Class	v7-coderx	v7-coder
generic_math	1	1
generic_logic	1	1
generic_code	4	3
generic_science	1	1
generic_creative	1	1
generic_multilingual	0	0
targeted_humaneval	0	0
targeted_humanevalplus	0	0
targeted_lcb_medium_55	3	2
targeted_gpqa	0	0

HE/HE+ targeting is off because both already sit at/above the un-targeted baseline; the protection budget goes to LiveCodeBench-medium, the bench where pruning hurt most on earlier variants. v7-coderx is the code-maximal sibling of v7-coder: heavier code/LCB weighting (4×/3× vs 3×/2×), plus the agentic loop-protection force-keep both carry. It wins the all-hard LCB-77 and HE+/MATH; v7-coder leads the easier LCB-medium slices and HumanEval. Neither sibling carries a targeted_gpqa term, so both sit near GPQA 51 (no science recovery).

3. Agentic loop-protection force-keep

The earlier fs2440 prune dropped some of the experts that emit end-of-turn / answer-channel tokens, which let the served model loop in agentic use. code4/lcb3 force-keeps the 46 agentic_eog loop-protection experts (identified on the 128e teacher; verified 0/46 dropped by the selection), which is what makes this the loop-fixed re-release. No DERN / redistribution fold is applied.

4. Mandatory shared-FFN α=1.2 (cohort rule)

After expert drop, router_shared_upweight.py --alpha 1.2 --target mlp.down_proj.weight upweights Gemma 4's always-on shared FFN. Every coder variant carries this; omitting it yields the "weak / ruminating" pre-shared baseline and makes cross-variant comparison unfair. A .shared_applied marker records it.

Chat template

chat_template.jinja in this repo is not Google's stock Gemma 4 template — it is our agentic-loop fix (19,177 B, md5 8119c2dcd5e62a4a6b79301ab13ac81d), rebased on 2026-07-30 onto Google's current upstream template (revision 2026-07-20, 18,683 B). transformers picks this file up automatically; tokenizer_config.json deliberately carries no competing chat_template key.

The bug it fixes: the stock template re-injects earlier assistant turns' thinking content back into the prompt on every turn. In long agentic / tool-calling sessions that feeds the model its own reasoning back to itself and drives repetition loops. Google's current 18,683 B template is still affected — its thinking gate carries an unconditional "index past the last user message" disjunct — so this fix remains necessary on top of a fresh upstream template. The rebase leaves Google's newer preserve_thinking flag intact (default false).

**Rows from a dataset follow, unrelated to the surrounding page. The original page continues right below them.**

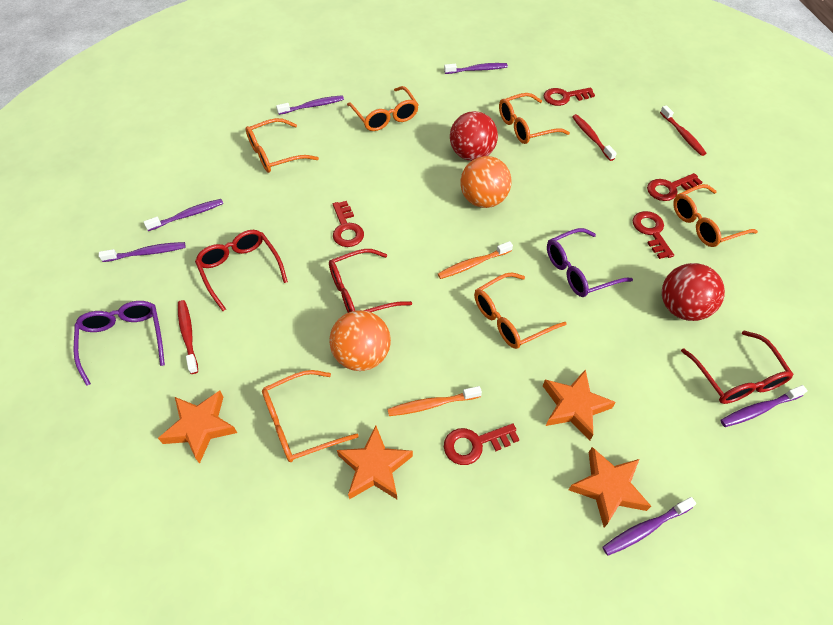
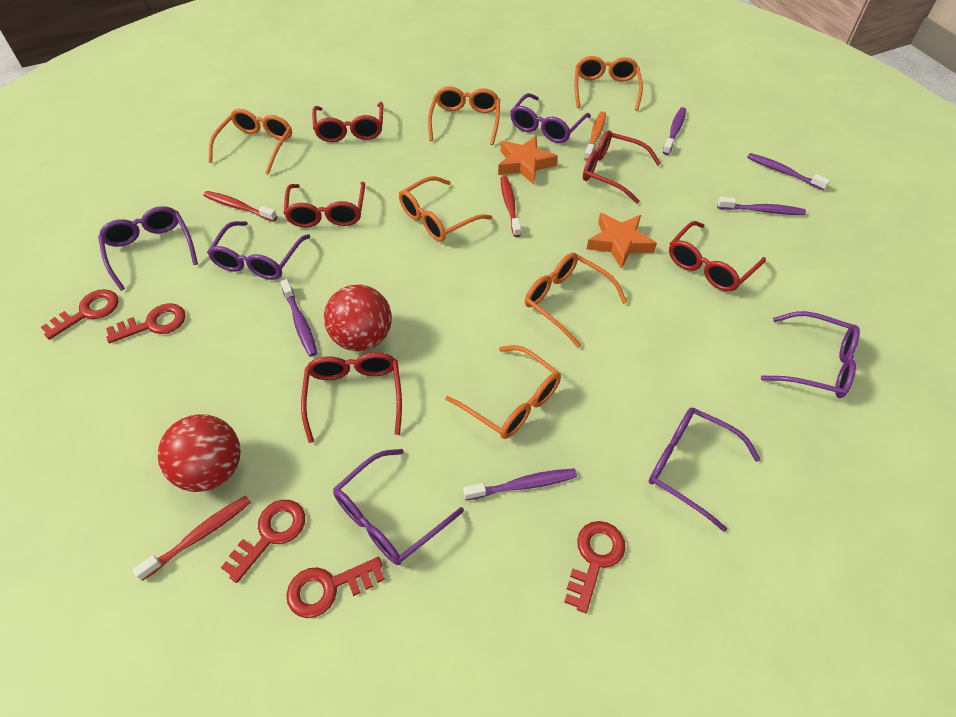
orange ball: 2 -> 0
orange star: 4 -> 2
orange toothbrush: 2 -> 1
purple glasses: 2 -> 6
purple toothbrush: 6 -> 5
red glasses: 3 -> 5

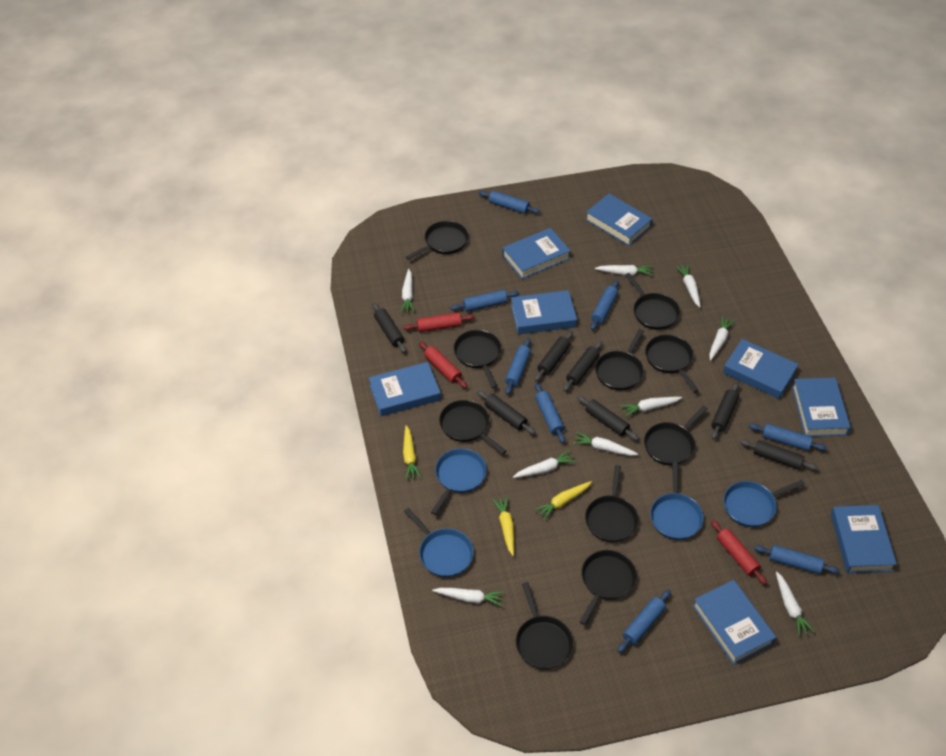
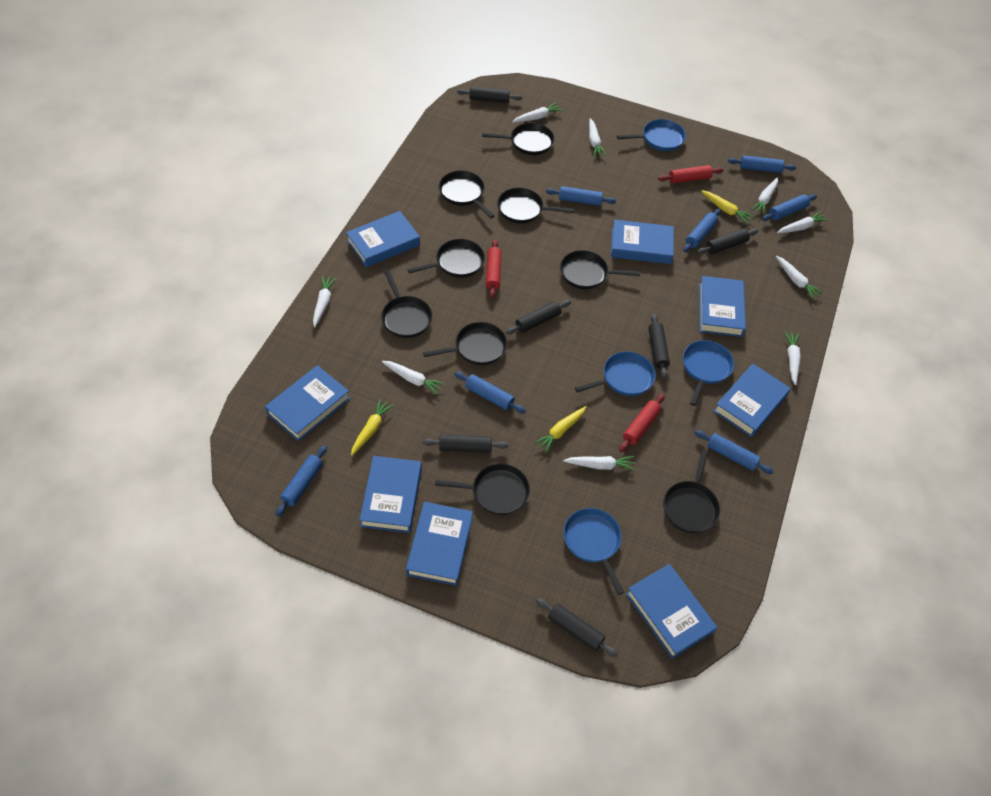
black pan: 10 -> 9
black rolling pin: 7 -> 6
blue rolling pin: 8 -> 7

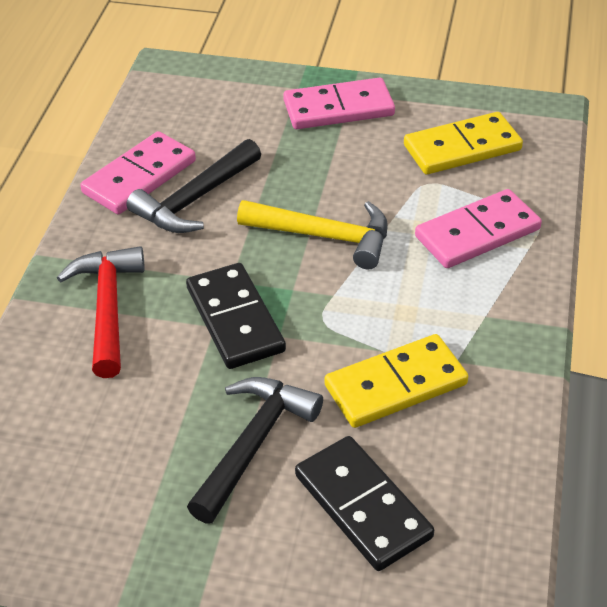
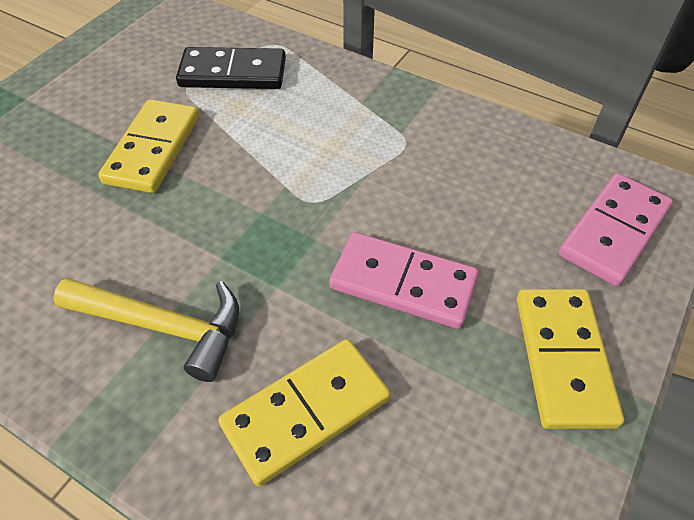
black domino: 2 -> 1
black hammer: 2 -> 0
pink domino: 3 -> 2
red hammer: 1 -> 0
yellow domino: 2 -> 3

Serving the GGUF builds instead? Those embed the same template — pass --jinja to llama.cpp, or it falls back to its own built-in formatter and the fix does not apply.

Intended use

A compact (~12–13 GB at Q4_K_M / NVFP4A16, fits a single 12–16 GB GPU) Gemma 4 checkpoint for maximal coding throughput and instruction-following — the code-extreme (x) member of the v7-coder cohort. For the broader LCB-medium lead and HumanEval, use v7-coder, which leads those slices (GPQA ≈ 51 on both siblings — neither recovers science).

Inherits Gemma 4's thinking format — serve with the reasoning parser enabled (--reasoning-parser gemma4 on vLLM; --reasoning-format deepseek --reasoning-budget 8192 on llama-server).

Limitations

A research prune, not an official Google release. Expert pruning trades breadth for size: generic_multilingual is de-weighted (0×) and graduate science (GPQA) is a budget axis — at 51.01% it is well below the unpruned 128e (67.17% on the same Q6_K run), on par with v7-coder (51.52%); neither sibling recovers science. Quality below ~Q3 / 3-bit degrades on the Gemma 4 MoE — prefer Q4_K_M or higher for production. The GGUF and NVFP4A16 formats are provided for deployment but are not separately benchmarked.

Lineage

128e → (v4 → v5 → v6-coder code line) → v7 competence-map rebuild → code4/lcb3 selection + agentic loop-protection force-keep = v7-coderx. Built and evaluated on the omnimergekit toolchain.